You’re too frugal. You’re a cheapskate. You’re not in a Filipino market anymore. I can’t believe you are willing to ask that question.
If I had a dollar for every time I heard a statement like this, my net worth would be a heck of a lot higher.
One of the biggest life lessons my father taught me was to never be afraid to ask for something. The worse they can say is, no. If they do indeed say no, you have two choices. You can move on and look for another deal or you can continue with your transaction. If they say yes though, imagine all of the possibilities. None possible without taking the first step and asking.
Here are some questions to never be afraid to ask:
Is there a cash discount? If you know that you will be purchasing something that may be significant in price, ask if there is a cash discount. Many companies are more than happy to take off a % in order to accommodate this request. They will either take off the credit card transaction fee, or just a set amount of money.
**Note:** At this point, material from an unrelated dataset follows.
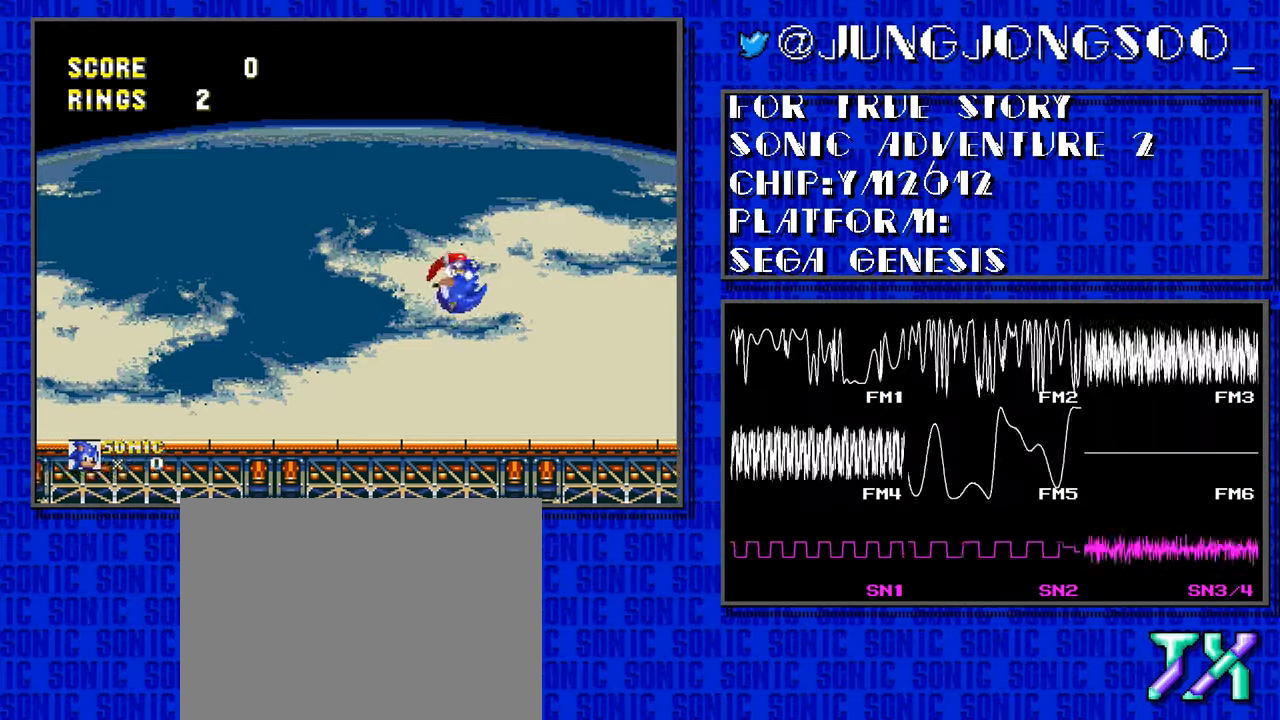
{"buttons": ["DPAD_RIGHT"], "events": [[250, "C", "up"]]}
I recently was able to save several hundred dollars on big ticket home renovations all because I asked for a cash discount.
Is there a time when work is low and we can get a better deal? If work or products can be withheld for a certain amount a time, it may work in your favor to wait until a down time. When business is slow for companies, they are more willing to give discounts in order to get business coming in.
Is that the best you can do? This question may lead to a lower price or it can lead to another type of deal. For example, when recently asking about a service I was requesting, I asked the contractor this question. In this particular scenario, the price stayed the same, but several items were added into the contract “free” of charge. Items that would not have been added had I not had been willing to ask the question in the first place.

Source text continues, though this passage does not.